D’avoir écrit? Non certes, puisque, à ma connaissance, ses «geôliers» l’ont laissé écrire, ils l’ont laissé aller imprimer son livre, je n’ose pas dire dans l’imprimerie de la prison;
D’avoir fait circuler son écrit? Non, puisque cette tâche a été accomplie par l’éditeur qui, lui, n’est pas un prisonnier;
Le succès de son livre? Que non puisque c’est au vu et au su de l’ONU que Blé Goudé a participé à des séances de dédicace à travers la Côte d’Ivoire.
Or, à un livre écrit, édité et vendu sont attachés des droits dont le premier est la propriété intellectuelle et le principal la part qui revient à l’auteur dans ce que rapporte la vente du livre et qu’on appelle les droits d’auteur. Je pense donc que l’éditeur a bien fait, non seulement d’avoir veillé au paiement des droits d’auteur de Blé Goudé mais aussi de l’avoir annoncé publiquement.
Où donc est le problème? Veiller à ce que Blé Goudé n’ait pas d’argent du tout, qu’il n’ait pas d’argent produit par son travail ou qu’il n’ait pas d’argent provenant de sa production intellectuelle?
A ma connaissance, depuis qu’il est sous les sanctions de l’ONU, l’intéressé ne vit pas aux frais de l’organisation mondiale. Si donc il vit, et comme il vit, il vit bien de quelque chose et, dans la mesure où il est impossible de vivre dans le monde moderne sans avoir à dépenser de l’argent, on ne peut pas lui avoir interdit d’avoir de l’argent, c’est-à-dire d’en gagner; et de le gagner par l’écriture me semble une bonne voie pour un «prisonnier». L’ONU ne peut donc pas avoir interdit à Blé Goudé de travailler pour gagner sa vie.

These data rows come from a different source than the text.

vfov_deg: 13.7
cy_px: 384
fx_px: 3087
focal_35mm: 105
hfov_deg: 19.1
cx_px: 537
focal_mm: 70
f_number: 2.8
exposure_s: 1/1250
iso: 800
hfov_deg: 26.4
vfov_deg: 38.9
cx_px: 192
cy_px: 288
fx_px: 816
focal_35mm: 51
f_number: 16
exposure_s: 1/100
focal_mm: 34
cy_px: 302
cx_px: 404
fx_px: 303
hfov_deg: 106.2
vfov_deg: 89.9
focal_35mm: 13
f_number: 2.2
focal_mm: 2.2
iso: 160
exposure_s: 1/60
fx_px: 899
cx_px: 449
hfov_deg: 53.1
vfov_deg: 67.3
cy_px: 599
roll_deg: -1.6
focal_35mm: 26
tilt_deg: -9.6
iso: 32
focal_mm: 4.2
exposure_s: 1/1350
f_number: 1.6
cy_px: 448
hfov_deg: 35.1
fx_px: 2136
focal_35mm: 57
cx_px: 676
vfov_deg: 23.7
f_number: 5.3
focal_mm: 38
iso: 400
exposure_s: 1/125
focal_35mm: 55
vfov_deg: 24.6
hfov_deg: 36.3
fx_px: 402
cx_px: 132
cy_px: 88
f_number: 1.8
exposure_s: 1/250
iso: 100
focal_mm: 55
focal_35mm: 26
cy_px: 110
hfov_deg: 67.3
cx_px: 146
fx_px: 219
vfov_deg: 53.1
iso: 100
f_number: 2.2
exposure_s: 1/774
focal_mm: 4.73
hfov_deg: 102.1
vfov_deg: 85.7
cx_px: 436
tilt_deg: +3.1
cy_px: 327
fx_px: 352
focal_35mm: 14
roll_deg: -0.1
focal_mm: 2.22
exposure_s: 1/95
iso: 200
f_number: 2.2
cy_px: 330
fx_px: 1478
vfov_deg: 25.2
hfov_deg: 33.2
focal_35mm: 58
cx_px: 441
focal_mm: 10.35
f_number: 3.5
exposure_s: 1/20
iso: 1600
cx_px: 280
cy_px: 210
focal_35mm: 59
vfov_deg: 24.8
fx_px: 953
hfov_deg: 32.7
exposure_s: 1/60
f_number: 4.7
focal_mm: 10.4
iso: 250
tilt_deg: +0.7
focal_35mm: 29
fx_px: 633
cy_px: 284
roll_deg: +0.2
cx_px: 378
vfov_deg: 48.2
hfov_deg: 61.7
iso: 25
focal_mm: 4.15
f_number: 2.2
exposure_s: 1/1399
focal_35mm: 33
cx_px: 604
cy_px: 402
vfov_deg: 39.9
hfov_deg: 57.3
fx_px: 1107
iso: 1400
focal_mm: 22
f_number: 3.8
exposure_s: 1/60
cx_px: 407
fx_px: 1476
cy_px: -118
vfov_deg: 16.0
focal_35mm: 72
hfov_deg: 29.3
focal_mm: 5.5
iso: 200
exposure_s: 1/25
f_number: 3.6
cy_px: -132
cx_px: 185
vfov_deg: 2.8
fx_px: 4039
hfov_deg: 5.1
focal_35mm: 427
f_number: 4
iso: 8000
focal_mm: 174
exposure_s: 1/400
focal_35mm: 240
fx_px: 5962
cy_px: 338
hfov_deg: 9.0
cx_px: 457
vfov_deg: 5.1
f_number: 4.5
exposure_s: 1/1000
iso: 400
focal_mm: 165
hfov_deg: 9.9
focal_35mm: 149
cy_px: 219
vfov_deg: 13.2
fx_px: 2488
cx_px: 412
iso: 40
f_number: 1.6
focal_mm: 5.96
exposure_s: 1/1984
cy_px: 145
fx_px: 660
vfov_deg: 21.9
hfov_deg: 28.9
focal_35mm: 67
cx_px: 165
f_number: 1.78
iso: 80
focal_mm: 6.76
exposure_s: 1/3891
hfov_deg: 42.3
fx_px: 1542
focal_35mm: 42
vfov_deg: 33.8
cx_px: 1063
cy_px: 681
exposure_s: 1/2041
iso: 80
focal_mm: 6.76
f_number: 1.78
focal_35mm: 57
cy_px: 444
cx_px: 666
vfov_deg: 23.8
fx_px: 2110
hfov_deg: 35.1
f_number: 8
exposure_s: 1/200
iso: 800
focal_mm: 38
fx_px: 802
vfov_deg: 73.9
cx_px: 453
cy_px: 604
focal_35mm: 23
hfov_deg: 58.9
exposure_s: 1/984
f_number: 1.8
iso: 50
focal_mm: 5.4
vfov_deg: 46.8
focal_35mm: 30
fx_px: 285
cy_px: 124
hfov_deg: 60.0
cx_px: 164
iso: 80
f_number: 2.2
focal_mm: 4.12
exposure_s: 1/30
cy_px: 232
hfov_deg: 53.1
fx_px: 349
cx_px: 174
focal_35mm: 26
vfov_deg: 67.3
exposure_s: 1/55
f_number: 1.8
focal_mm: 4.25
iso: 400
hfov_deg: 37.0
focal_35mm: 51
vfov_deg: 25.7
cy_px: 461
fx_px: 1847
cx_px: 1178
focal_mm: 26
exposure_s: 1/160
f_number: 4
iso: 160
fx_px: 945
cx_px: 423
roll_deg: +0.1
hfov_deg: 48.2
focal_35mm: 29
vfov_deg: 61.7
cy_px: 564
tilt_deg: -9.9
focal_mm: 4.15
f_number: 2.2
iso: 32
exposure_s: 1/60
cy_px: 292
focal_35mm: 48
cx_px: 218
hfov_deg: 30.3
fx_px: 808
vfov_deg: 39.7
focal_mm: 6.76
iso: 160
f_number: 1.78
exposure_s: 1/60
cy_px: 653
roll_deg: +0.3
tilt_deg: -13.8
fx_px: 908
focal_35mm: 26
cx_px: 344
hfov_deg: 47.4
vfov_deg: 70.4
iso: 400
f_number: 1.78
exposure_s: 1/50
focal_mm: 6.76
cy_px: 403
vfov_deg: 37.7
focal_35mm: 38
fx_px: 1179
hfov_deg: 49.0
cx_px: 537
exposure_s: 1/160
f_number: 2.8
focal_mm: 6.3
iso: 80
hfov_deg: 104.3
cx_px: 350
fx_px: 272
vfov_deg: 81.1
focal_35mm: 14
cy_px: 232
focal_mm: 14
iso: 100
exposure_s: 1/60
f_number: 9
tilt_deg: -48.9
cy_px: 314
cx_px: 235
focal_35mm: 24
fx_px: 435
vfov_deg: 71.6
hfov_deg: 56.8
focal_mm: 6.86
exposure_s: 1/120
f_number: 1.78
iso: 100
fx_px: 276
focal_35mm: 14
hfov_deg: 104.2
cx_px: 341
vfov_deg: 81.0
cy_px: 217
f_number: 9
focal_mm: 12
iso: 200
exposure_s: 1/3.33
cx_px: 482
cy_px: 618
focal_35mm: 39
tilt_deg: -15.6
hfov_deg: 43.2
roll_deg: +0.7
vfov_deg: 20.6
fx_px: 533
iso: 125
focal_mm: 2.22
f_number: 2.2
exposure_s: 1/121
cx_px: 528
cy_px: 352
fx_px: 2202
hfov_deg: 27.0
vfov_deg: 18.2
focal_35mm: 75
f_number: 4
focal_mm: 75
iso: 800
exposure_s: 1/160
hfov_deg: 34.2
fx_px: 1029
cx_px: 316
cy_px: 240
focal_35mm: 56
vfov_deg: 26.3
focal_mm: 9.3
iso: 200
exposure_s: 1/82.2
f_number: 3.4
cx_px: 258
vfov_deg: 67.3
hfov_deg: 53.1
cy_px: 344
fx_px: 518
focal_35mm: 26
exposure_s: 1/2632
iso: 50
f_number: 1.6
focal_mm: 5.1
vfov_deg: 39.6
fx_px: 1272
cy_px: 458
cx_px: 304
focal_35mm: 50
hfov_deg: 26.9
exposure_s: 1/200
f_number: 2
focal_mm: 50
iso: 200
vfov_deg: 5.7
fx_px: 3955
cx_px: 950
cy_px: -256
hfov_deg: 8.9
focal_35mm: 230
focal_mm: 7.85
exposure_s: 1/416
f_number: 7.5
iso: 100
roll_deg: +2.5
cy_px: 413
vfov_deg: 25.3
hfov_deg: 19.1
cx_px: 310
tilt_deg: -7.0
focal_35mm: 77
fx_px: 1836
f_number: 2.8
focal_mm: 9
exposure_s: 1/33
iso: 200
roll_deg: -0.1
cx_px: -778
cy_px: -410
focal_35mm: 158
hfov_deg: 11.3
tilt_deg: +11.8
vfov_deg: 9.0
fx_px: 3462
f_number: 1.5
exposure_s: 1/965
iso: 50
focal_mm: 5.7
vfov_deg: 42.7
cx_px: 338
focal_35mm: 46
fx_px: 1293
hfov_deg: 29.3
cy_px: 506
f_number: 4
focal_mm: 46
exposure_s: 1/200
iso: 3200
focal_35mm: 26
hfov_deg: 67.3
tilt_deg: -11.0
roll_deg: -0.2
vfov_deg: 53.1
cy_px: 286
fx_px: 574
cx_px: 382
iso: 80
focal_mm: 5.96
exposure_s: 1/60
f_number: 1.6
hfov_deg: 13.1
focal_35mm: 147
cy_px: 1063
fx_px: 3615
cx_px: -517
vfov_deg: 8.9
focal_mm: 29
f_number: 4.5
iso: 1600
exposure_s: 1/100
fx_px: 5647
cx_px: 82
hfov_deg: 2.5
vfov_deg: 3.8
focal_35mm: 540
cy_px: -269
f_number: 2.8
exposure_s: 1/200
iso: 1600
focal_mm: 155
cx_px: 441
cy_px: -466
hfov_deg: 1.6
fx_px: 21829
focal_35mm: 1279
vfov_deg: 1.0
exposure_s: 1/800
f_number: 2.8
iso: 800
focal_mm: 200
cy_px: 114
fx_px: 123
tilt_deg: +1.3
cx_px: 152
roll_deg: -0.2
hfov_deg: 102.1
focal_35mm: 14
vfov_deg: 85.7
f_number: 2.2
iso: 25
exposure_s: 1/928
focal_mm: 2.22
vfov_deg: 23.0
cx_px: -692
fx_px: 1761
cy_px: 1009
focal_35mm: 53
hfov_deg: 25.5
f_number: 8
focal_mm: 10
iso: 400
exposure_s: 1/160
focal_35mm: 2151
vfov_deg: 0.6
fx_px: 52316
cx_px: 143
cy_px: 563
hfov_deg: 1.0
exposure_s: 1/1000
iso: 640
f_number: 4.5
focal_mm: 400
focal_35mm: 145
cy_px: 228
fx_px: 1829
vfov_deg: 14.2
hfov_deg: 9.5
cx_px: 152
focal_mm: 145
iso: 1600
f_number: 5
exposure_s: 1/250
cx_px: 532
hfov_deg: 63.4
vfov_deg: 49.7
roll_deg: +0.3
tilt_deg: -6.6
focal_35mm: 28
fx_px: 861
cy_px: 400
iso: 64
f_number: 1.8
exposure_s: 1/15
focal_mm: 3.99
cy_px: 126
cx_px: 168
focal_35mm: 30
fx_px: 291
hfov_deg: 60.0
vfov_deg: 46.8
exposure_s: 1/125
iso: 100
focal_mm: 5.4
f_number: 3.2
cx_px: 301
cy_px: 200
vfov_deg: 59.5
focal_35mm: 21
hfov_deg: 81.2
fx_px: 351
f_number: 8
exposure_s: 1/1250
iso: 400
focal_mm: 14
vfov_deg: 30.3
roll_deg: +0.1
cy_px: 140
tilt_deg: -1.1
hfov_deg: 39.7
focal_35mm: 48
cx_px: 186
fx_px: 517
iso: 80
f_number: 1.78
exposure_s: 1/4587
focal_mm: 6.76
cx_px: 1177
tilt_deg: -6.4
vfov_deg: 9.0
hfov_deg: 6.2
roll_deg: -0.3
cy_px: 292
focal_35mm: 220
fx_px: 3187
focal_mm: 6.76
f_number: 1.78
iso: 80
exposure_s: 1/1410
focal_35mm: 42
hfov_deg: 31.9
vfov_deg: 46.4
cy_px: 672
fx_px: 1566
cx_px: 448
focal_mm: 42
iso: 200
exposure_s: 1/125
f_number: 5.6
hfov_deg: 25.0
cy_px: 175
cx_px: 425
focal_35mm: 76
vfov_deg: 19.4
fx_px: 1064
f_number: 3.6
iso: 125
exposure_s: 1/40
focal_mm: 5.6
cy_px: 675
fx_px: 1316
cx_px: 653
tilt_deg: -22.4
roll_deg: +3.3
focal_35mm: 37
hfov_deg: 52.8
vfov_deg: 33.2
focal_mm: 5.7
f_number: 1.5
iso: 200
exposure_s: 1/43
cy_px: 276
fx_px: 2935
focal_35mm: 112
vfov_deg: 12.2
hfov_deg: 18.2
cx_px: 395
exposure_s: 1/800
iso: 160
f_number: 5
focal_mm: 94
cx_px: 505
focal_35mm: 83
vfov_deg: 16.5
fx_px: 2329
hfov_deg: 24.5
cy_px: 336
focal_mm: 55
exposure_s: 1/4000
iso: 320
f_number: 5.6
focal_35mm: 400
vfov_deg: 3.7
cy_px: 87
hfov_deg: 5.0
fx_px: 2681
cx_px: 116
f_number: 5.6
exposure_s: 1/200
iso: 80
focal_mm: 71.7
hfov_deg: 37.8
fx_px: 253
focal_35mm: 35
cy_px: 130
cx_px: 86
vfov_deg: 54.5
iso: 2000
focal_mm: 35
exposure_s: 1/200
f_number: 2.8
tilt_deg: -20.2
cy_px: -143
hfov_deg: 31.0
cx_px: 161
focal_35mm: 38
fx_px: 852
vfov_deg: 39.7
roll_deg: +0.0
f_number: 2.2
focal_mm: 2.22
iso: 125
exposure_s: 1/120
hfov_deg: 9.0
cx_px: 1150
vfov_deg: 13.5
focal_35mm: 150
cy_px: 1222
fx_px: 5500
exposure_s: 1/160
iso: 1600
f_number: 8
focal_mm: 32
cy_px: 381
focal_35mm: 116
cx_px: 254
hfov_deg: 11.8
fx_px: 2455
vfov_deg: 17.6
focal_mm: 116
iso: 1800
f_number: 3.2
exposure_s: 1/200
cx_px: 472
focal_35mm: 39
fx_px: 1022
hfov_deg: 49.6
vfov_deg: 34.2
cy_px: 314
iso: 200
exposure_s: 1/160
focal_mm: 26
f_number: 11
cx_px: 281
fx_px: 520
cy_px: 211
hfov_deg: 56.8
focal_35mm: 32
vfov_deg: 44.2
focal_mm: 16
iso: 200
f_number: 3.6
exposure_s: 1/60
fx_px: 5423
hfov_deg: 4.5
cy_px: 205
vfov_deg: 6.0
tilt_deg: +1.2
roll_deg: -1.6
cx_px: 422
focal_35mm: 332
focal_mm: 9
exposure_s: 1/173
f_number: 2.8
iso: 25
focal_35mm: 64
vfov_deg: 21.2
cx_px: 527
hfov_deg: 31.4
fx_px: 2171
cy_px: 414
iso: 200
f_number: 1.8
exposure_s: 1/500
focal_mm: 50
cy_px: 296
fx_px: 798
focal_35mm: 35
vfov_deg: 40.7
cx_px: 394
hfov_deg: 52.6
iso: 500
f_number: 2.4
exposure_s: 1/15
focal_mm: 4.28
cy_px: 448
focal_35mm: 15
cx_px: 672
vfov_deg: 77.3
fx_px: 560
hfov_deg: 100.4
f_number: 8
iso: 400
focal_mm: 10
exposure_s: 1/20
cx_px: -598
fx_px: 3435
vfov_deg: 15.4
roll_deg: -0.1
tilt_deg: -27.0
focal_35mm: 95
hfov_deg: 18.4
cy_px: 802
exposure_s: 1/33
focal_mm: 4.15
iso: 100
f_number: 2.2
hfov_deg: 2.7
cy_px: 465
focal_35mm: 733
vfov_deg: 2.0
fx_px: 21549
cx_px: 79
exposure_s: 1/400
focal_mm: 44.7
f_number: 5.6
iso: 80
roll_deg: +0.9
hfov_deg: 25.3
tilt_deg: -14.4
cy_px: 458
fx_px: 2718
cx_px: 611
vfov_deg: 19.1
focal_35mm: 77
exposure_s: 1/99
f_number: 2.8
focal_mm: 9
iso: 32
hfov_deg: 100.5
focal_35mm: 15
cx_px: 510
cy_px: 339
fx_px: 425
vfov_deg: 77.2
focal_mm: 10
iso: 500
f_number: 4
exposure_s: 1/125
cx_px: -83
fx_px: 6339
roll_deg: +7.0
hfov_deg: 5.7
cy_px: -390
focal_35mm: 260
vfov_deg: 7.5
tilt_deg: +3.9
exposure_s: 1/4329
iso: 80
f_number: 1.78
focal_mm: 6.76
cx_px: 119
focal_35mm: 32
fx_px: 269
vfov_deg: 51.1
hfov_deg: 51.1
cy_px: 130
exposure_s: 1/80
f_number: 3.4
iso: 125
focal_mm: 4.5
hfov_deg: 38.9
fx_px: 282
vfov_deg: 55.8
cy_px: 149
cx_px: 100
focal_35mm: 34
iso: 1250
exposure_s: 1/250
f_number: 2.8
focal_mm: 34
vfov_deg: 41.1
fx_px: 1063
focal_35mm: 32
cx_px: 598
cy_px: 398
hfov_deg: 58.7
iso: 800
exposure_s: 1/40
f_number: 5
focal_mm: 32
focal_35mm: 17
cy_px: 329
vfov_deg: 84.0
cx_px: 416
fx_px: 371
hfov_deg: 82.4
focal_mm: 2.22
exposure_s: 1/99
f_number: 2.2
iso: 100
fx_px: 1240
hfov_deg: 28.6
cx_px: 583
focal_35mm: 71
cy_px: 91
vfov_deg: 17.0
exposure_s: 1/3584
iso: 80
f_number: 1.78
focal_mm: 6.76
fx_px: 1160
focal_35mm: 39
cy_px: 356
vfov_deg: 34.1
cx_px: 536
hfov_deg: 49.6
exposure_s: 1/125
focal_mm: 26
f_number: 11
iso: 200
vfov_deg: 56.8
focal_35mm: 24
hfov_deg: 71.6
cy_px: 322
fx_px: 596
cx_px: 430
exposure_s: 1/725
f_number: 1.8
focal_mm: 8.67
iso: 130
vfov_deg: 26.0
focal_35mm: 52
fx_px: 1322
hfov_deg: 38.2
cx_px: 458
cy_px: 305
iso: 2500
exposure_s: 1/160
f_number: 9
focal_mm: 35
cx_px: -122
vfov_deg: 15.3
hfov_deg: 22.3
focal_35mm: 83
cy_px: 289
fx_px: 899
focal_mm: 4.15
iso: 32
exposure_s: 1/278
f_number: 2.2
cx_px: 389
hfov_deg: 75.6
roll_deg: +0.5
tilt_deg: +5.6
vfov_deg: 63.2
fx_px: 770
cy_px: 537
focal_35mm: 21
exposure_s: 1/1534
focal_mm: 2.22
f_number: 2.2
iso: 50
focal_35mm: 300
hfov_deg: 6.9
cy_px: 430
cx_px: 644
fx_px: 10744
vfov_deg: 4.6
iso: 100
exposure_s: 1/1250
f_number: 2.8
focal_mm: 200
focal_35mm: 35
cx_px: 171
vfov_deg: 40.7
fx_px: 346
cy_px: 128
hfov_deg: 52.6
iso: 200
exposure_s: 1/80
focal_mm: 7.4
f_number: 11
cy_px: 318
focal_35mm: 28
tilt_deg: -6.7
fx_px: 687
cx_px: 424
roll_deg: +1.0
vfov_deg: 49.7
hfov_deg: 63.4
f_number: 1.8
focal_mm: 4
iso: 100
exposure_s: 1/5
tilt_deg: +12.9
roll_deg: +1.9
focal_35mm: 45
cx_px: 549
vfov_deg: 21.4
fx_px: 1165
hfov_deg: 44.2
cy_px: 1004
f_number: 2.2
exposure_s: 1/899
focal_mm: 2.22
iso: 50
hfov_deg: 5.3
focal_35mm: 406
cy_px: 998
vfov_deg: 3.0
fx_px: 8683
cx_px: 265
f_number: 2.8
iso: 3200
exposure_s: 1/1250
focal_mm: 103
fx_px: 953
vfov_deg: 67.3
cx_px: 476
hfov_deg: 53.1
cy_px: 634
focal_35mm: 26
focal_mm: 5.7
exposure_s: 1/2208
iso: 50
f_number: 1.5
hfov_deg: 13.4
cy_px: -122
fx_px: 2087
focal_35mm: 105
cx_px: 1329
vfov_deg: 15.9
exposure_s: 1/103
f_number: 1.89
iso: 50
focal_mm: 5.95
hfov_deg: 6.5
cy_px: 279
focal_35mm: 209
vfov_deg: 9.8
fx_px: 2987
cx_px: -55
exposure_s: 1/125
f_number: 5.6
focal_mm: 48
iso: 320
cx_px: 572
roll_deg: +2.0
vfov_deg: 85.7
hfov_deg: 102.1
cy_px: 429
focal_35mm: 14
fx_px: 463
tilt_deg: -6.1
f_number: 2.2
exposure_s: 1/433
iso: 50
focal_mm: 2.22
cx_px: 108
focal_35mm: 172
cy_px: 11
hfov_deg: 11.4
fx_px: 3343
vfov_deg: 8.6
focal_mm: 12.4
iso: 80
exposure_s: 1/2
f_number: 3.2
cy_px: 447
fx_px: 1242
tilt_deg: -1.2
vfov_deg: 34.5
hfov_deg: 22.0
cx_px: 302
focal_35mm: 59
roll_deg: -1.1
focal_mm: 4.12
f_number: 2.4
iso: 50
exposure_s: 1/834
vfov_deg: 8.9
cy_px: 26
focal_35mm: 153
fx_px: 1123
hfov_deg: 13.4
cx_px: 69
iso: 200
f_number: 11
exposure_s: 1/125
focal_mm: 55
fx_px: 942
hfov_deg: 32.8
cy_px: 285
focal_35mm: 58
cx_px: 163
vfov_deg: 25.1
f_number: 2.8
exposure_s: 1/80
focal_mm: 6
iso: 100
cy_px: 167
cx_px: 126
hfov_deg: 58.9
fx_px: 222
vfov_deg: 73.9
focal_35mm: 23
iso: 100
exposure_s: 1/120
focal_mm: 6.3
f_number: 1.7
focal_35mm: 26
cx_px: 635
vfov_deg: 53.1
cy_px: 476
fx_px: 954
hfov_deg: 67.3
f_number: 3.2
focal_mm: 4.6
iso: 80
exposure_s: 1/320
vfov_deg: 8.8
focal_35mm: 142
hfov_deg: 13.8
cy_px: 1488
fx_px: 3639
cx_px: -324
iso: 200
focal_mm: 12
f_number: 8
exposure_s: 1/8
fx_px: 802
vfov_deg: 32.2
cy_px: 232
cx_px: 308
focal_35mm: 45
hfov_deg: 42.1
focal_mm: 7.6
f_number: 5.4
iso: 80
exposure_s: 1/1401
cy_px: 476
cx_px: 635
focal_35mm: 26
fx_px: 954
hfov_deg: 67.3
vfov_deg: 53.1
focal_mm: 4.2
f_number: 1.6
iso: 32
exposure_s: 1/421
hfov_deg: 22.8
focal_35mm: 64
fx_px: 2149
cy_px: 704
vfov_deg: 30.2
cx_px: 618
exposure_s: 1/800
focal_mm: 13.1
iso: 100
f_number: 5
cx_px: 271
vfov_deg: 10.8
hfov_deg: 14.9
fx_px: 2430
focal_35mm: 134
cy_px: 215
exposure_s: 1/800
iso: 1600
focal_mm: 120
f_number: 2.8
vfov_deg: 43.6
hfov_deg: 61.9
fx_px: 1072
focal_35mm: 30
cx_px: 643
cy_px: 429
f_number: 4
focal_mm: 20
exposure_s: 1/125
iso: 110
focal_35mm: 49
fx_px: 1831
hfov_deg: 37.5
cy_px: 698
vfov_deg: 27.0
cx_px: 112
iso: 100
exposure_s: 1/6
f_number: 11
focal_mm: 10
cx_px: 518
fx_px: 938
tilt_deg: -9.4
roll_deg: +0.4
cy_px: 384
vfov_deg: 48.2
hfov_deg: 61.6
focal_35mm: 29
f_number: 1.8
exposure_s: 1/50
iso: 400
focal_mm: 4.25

Est-ce donc le montant de la somme qui a ému les experts de l’ONU? Je ne crois pas puisque, à la différence de plusieurs produits qui font objet de commerce, ce qu’un livre va rapporter ne peut être connu avec précision à l’avance. En écrivant Ma part de vérité, Blé Goudé ne peut pas savoir ce que le livre allait lui rapporter.
Reste donc l’hypothèse suivante : ce que l’ONU reproche à Charles Blé Goudé, c’est d’avoir écrit. Et je ne suis pas d’accord. J’estime qu’on peut enlever tout à une personne, mais vouloir lui enlever le droit d’exprimer ce qu’il a dans la tête, c’est déjà symboliquement lui enlever la tête. Et pour moi, il n’y a pas de différence entre interdire à une personne de jouir de ses droits d’auteur et lui interdire d’écrire. La démarche des experts de l’ONU soulève donc, au-delà des questions de droit international, une question d’éthique et quand on ne peut empêcher quelque chose parce qu’on est pauvre et faible, faible parce que pauvre, au moins on peut crier!
Encore une fois, il ne s’agit pas dans cette affaire, du sort d’un individu dont il plairait bien à certains de dire que “c’est bien fait pour lui”; il s’agit de chacun de nous, pour autant qu’aujourd’hui ou demain un expert international peut dire au nom des Nations Unies qui a le droit et qui n’a pas le droit de manger, pour respirer et penser!